Additionally, you may omit the timestamp parameter, and a timestamp will be set and reflected by the entity returned by save.

Invoking the setter for a column without defining the timestamp parameter will set the timestamp to null on the Java Object. A null timestamp is interpreted as a signal to auto-generate the column's timestamp on save:

final Person jeff = new Person();
jeff.setHeight(75);

assertNull(jeff.getHeightInchesTimestamp());

final long minimumExpectedTimestamp = Instant.now().toEpochMilli();

final Map<Key<Person>, Person> persisted = personDao.saveAll(Collections.singletonMap(jeffKey, jeff));
final Person persistedJeff = persisted.get(jeffKey);

assertEquals(75, (int) persistedJeff.getHeightInches());
assertTrue(persistedJeff.getHeightInchesTimestamp() >= minimumExpectedTimestamp);

It is important to note that only the column values are considered when checking for equality, not their associated timestamps. Therefore:

assertEquals(jeff, persistedJeff); // True, even though we did not define the timestamp ourselves

Unit Testing

You should use IoC/DI frameworks, and inject the Dao<T extends Entity> interface, typed to your entity, whenever possible.

When testing your code, the Dao<T extends Entity> interface can be effectively mocked to return expected values.

The Key<T extends Entity> interface can be mocked or constructed using the appropriate KeyBuilder, and used with mocked Dao instances.

All generated Entity models can be used directly from unit tests, but are left non-final to support mocking when desired.
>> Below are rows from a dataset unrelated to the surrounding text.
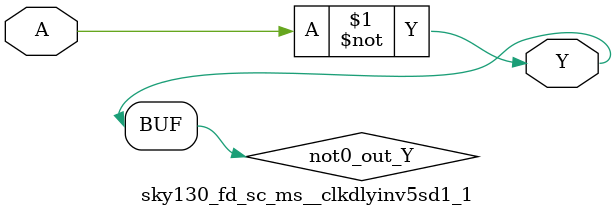
<source format=v>
module sky130_fd_sc_ms__clkdlyinv5sd1_1 (
    Y,
    A
);
    output Y;
    input  A;
    wire not0_out_Y;
    not not0 (not0_out_Y, A              );
    buf buf0 (Y         , not0_out_Y     );
endmodule
</source>
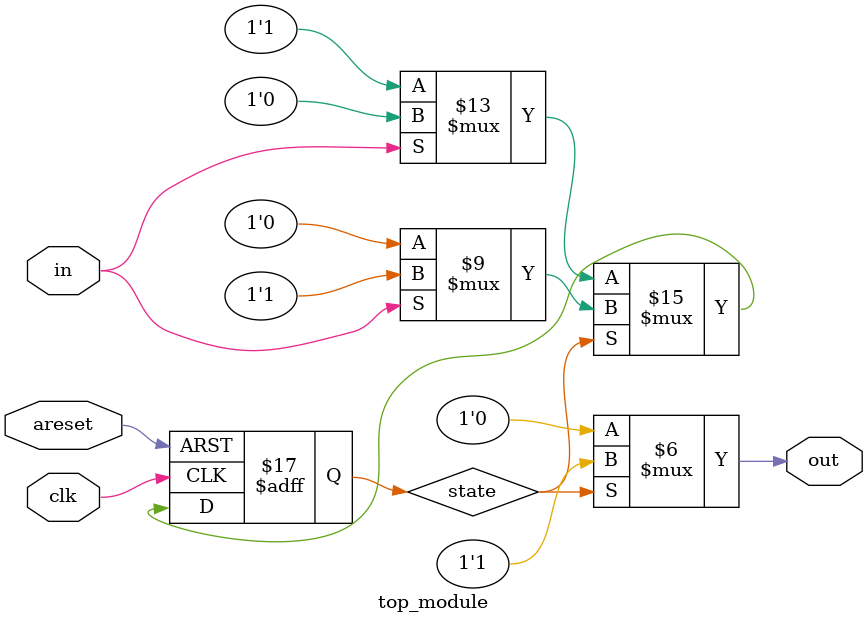
<source format=sv>
module top_module (
    input clk,
    input in,
    input areset,
    output reg out
);

reg state;
parameter A = 1'b0, B = 1'b1;

always @(posedge clk or posedge areset) begin
    if (areset) begin
        state <= B;
    end
    else begin
        if (state == A) begin
            if (in) begin
                state <= A;
            end
            else begin
                state <= B;
            end
        end
        else begin // state == B
            if (in) begin
                state <= B;
            end
            else begin
                state <= A;
            end
        end
    end
end

always @(*) begin
    if (state == B) begin
        out = 1'b1;
    end
    else begin
        out = 1'b0;
    end
end

endmodule

</source>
Generated models support hashCode(), equals(Object o), and toString(), which means they will work just fine with assertions and hash-based algorithms (such as HashMap).

Contributing

Contributions and feedback are welcome and encouraged!

For minor bug-fixes, simply submit a pull request with your changes and a short description of the problem being solved. For major/breaking changes, please open an issue for discussion prior to submitting code changes.

All changes are expected to be tested thoroughly prior to submission. Any untested code will simply be rejected.

License

The MIT License (MIT)

Copyright (c) 2019 BetterCloud

Permission is hereby granted, free of charge, to any person obtaining a copy of this software and associated documentation files (the "Software"), to deal in the Software without restriction, including without limitation the rights to use, copy, modify, merge, publish, distribute, sublicense, and/or sell copies of the Software, and to permit persons to whom the Software is furnished to do so, subject to the following conditions:

The above copyright notice and this permission notice shall be included in all copies or substantial portions of the Software.

THE SOFTWARE IS PROVIDED "AS IS", WITHOUT WARRANTY OF ANY KIND, EXPRESS OR IMPLIED, INCLUDING BUT NOT LIMITED TO THE WARRANTIES OF MERCHANTABILITY, FITNESS FOR A PARTICULAR PURPOSE AND NONINFRINGEMENT. IN NO EVENT SHALL THE AUTHORS OR COPYRIGHT HOLDERS BE LIABLE FOR ANY CLAIM, DAMAGES OR OTHER LIABILITY, WHETHER IN AN ACTION OF CONTRACT, TORT OR OTHERWISE, ARISING FROM, OUT OF OR IN CONNECTION WITH THE SOFTWARE OR THE USE OR OTHER DEALINGS IN THE SOFTWARE.